━━━━━ Dataset records
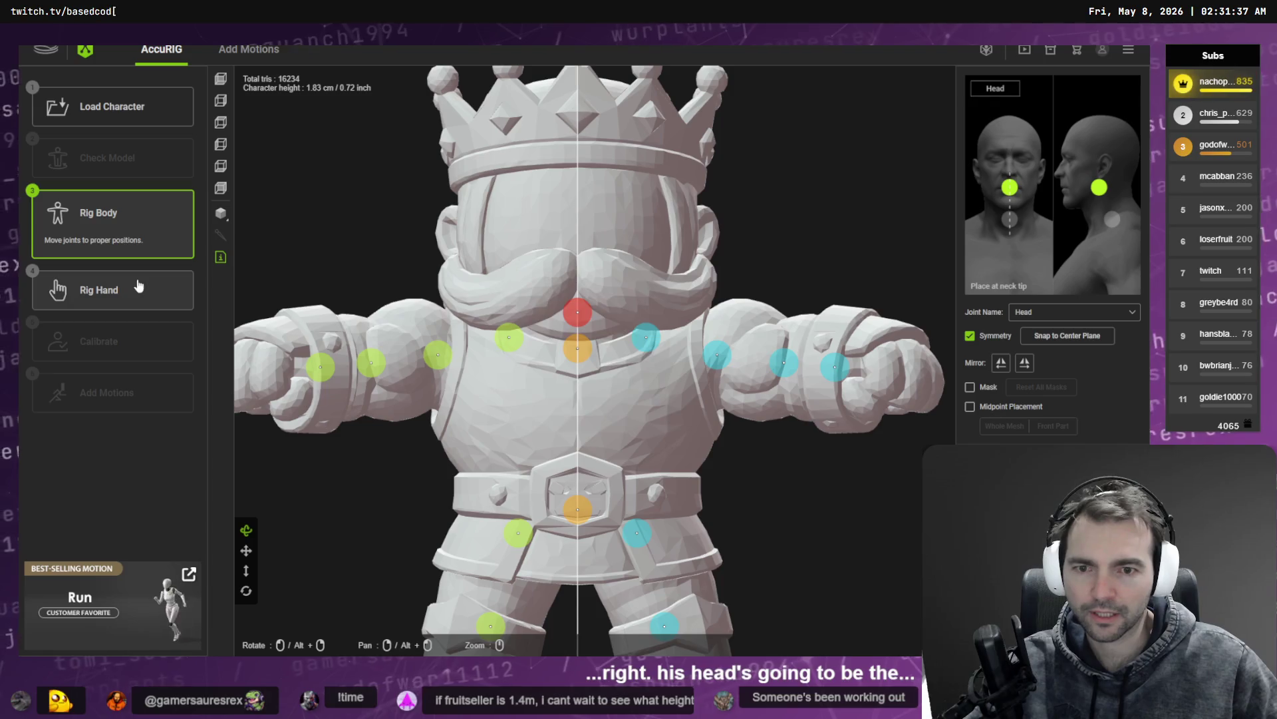
# Step: Proceed to Rig Hand, choose a number of fingers and confirm to start skin-weight calibration
pyautogui.click(174, 279)
pyautogui.click(570, 358)
pyautogui.click(552, 447)
pyautogui.click(553, 401)
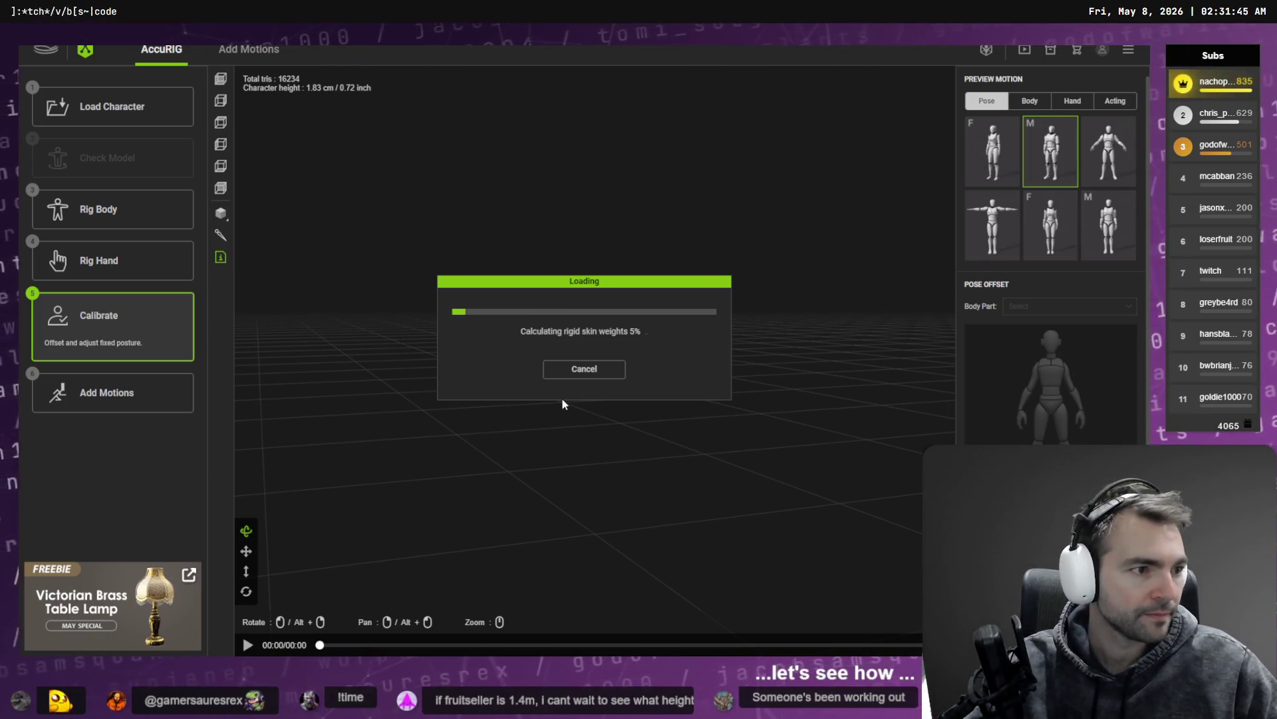
pyautogui.press('alt+Tab')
━━━━━━━━━━
_Problem statement_: Nothing but the lines from the line containing "pyautogui.click(553, 401)" through the last line of the material may be output, and they must be copied exactly, without pictures.

_Reply_:
pyautogui.click(553, 401)
pyautogui.press('alt+Tab')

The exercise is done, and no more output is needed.